This stands in contrast to the 2020 EU Methane Strategy, which did not mention EfW role in landfill methane abatement.
The European Suppliers of Waste-to-Energy Technology (ESWET) has welcomed the report.
Doctor Siegfried Scholz, president of ESWET, commented: “The EEA’s recognition of Waste-to-Energy in methane mitigation is a significant step forward.
“We urge policymakers to reflect this in future regulations and ensure a holistic approach that fully integrates Waste-to-Energy into the EU’s waste and climate strategies.”
An ESWET study which used Germany as a case study proved that EfW can significantly cut methane emissions. The report found that, after Germany banned landfilling of untreated organic waste in 2005 and expanded its EfW infrastructure, methane emissions from landfills decreased from 35.5 million tonnes in 1990 to 7.5 million tonnes in 2018.
The association is now calling on EU policymakers to “build on this momentum” and ensure that the upcoming revisions to waste and climate policies, including the Circular Economy Act, integrate EfW as a “key pillar of methane reduction efforts”.
EfW in the UK
EfW has growing significance as part of energy and waste management infrastructure in the UK.
This week (4 March 2025), the Chartered Institution of Wastes Management (CIWM) released a report which highlighted the “critical considerations” for integrating the Emissions Trading Scheme (ETS) into the EfW sector.
The institution shared fears that ETS will “significantly increase” the cost of generating EfW.

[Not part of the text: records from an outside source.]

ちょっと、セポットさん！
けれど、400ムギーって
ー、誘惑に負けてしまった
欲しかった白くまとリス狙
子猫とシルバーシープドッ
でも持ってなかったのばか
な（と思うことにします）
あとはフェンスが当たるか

CIWM’s director of policy, communications and external affairs, Dan Cooke, said: “The costs passed through to EfW must reflect the actual composition of their waste in order to incentivise those who have invested in measures to reduce fossil carbon content in their waste. Failure to reward this action would mean there is no business case for change and the ETS would effectively become an EfW tax.”